Judge Thomas Schroeder, on the bench in the U.S. District Court for the Middle District of North Carolina, denied those requests from the Democratic National Committee, the state Democratic Party and others. He did find, in a 94-page order, a problem for a voter who registers and votes on the same day and has a ballot removed after only one mailed notice goes undeliverable to the person’s address.

Previously, the law was two such notices.

Schroeder wrote the one chance is a “substantial burden on same-day registrants who cast a ballot.” He said there is risk of “being erroneously disenfranchised by failing address verification due to governmental error, rather than factors related to their eligibility to vote, without any notice and opportunity to be heard.”

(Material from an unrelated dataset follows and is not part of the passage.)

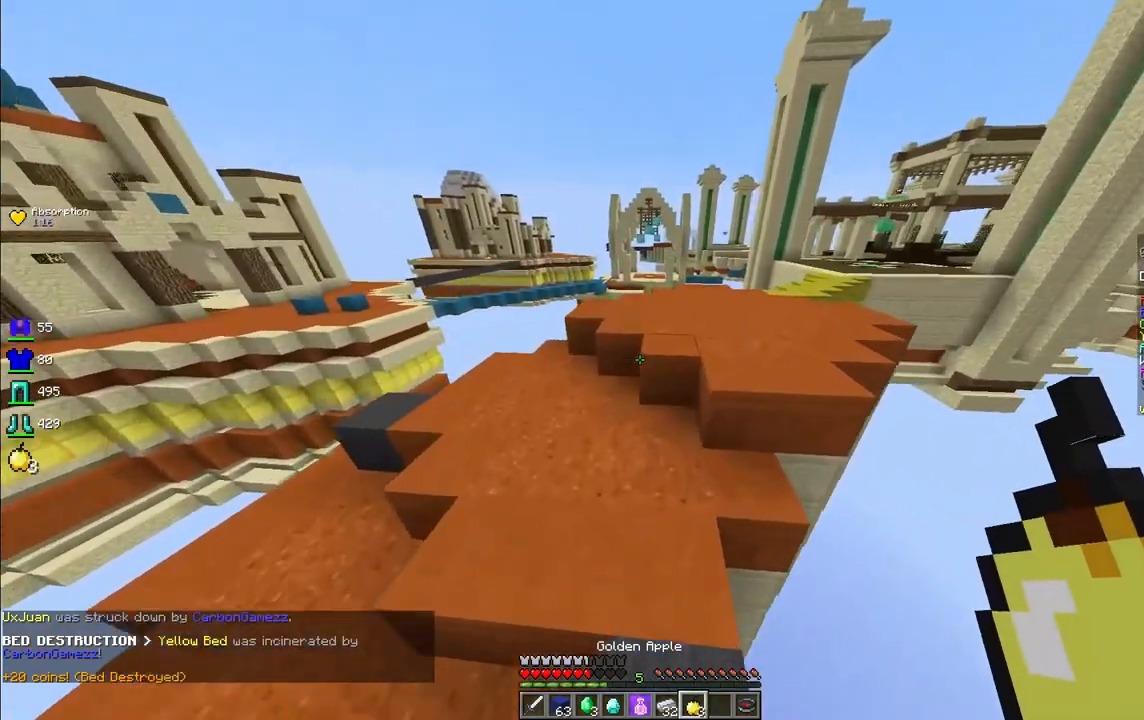
{"keys": ["a"], "mouse": ["right"], "events": [[83, "a", "down"], [83, "space", "down"], [374, "space", "up"], [415, "w", "up"]]}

Reps. Tim Moore, R-Cleveland, and Grey Mills, R-Iredell, said in a joint statement the efforts were underway alongside the state Board of Elections “to ensure that the entire bill is in effect before the primary and general elections this year.”

The primaries this year are March 5. Absentee early voting by mail started Friday, 46 days before Super Tuesday; the voter registration deadline is Feb. 9; and in-person with same-day registration available begins Feb. 15.

North Carolina voter registration is open year-round, with deadlines just ahead of elections. With Democratic majorities of 31-19 in the Senate and 68-52 in the House in 2007, lawmakers passed and enacted same-day registration during the early voting period. A year later, Barack Obama joined Jimmy Carter (1976) as the only Democrats to win the state in presidential elections since Lyndon B. Johnson in 1964.

There hasn’t been another since in a state whose more than 7.4 million voters are 36.7% unaffiliated, 32.5% Democrats and 30% Republicans. On the day Obama won, the more than 6.2 million registered voters were 45.8% Democrats, 31.9% Republicans and 22.2% unaffiliated.

In the 2010 midterms, Republicans swept into control of both chambers at the same time for the first time since Reconstruction 140 years earlier. They haven’t lost it since. The governor’s mansion has had one Republican in that time, from 2013-16 on Pat McCrory’s 2012 win.